What is the difference between a limited liability company and a partnership?

In a limited liability company (LLC), members have limited liability, and management is flexible. In a partnership, personal liability is not limited, and the structure is typically less formal.

What are the benefits of an LLP over a limited company?

LLPs offer limited liability, simpler compliance requirements and flexibility in management. They combine the benefits of a company (limited liability) with those of a partnership (flexibility).

Why is limited liability better than partnership?

Limited liability protects personal assets from business debts and liabilities. This is advantageous over a partnership where personal assets are at risk.

What are the disadvantages of an LLP?

Disadvantages of an LLP include potential complexities in decision-making due to multiple partners, limited capital-raising options compared to companies and varying regulations across jurisdictions.

How many different kinds of LLCs are there?

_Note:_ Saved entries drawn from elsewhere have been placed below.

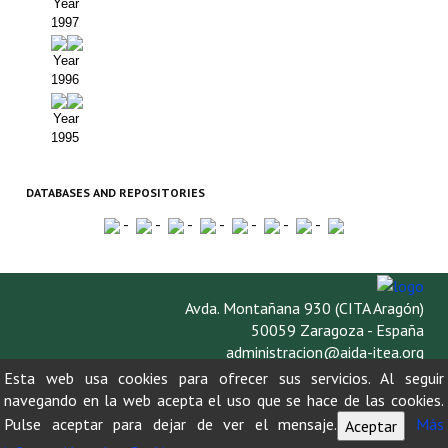
Year
1997
Year
1996
Year
1995
DATABASES AND REPOSITORIES
-
-
-
-
-
-
-
Avda. Montañana 930 (CITA Aragón)
50059 Zaragoza - España
administracion@aida-itea.org
976 716 305
Esta web usa cookies para ofrecer sus servicios. Al seguir
navegando en la web acepta el uso que se hace de las cookies.
Pulse aceptar para dejar de ver el mensaje.
Más
Aceptar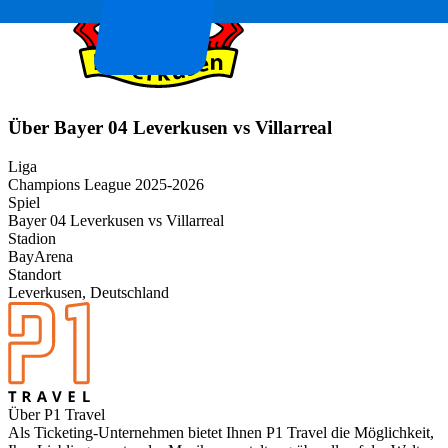
Über Bayer 04 Leverkusen vs Villarreal
Liga
Champions League 2025-2026
Spiel
Bayer 04 Leverkusen vs Villarreal
Stadion
BayArena
Standort
Leverkusen, Deutschland
Über P1 Travel
Als Ticketing-Unternehmen bietet Ihnen P1 Travel die Möglichkeit,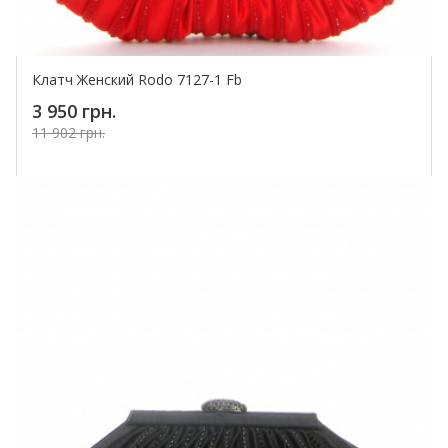
Клатч Женский Rodo 7127-1 Fb
3 950 грн.
11 902 грн.
Купить!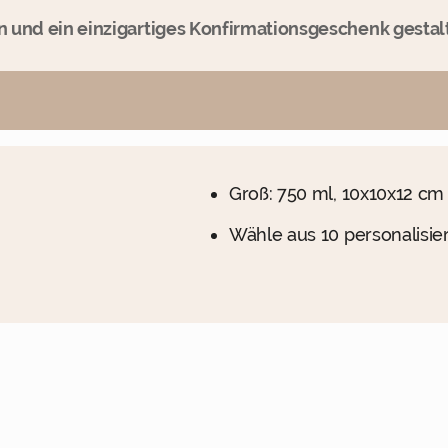
en und ein einzigartiges Konfirmationsgeschenk gesta
Groß: 750 ml, 10x10x12 cm
Wähle aus 10 personalisie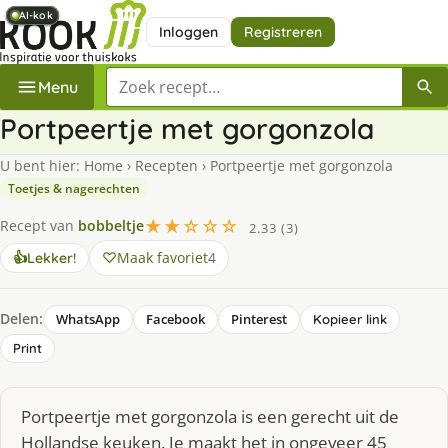
AI-kok
AI-kok
AI-kok
AI-kok
AI-kok
Inloggen
Registreren
Zoek een recept
Menu
Portpeertje met gorgonzola
U bent hier:
Home
›
Recepten
›
Portpeertje met gorgonzola
Toetjes & nagerechten
★★☆☆☆
Recept van
bobbeltje
2.33 (3)
Maak favoriet
4
👍
Lekker!
Delen:
WhatsApp
Facebook
Pinterest
Kopieer link
Print
Portpeertje met gorgonzola is een gerecht uit de
Hollandse keuken. Je maakt het in ongeveer 45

LLCs can take various forms, including single-member LLCs (SMLLC), multi-member LLCs, manager-managed LLCs, and member-managed LLCs. The structure of an LLC can be customized to fit varying needs.

How is an LLP formed?

To form an LLP in India, partners need to file a registration with the MCA, defining their rights and obligations in an LLP agreement. Compliance with statutory requirements is necessary for legal recognition of an LLP.

Conclusion

For the past decade, LLCs and LLPs have been popular because they offer their members a variety of possibilities. Because they combine the characteristics of a general partnership and a corporation, many people confuse these two for one and the same. Because of their structure and operating versatility these two business vehicles are ideal for small and medium businesses.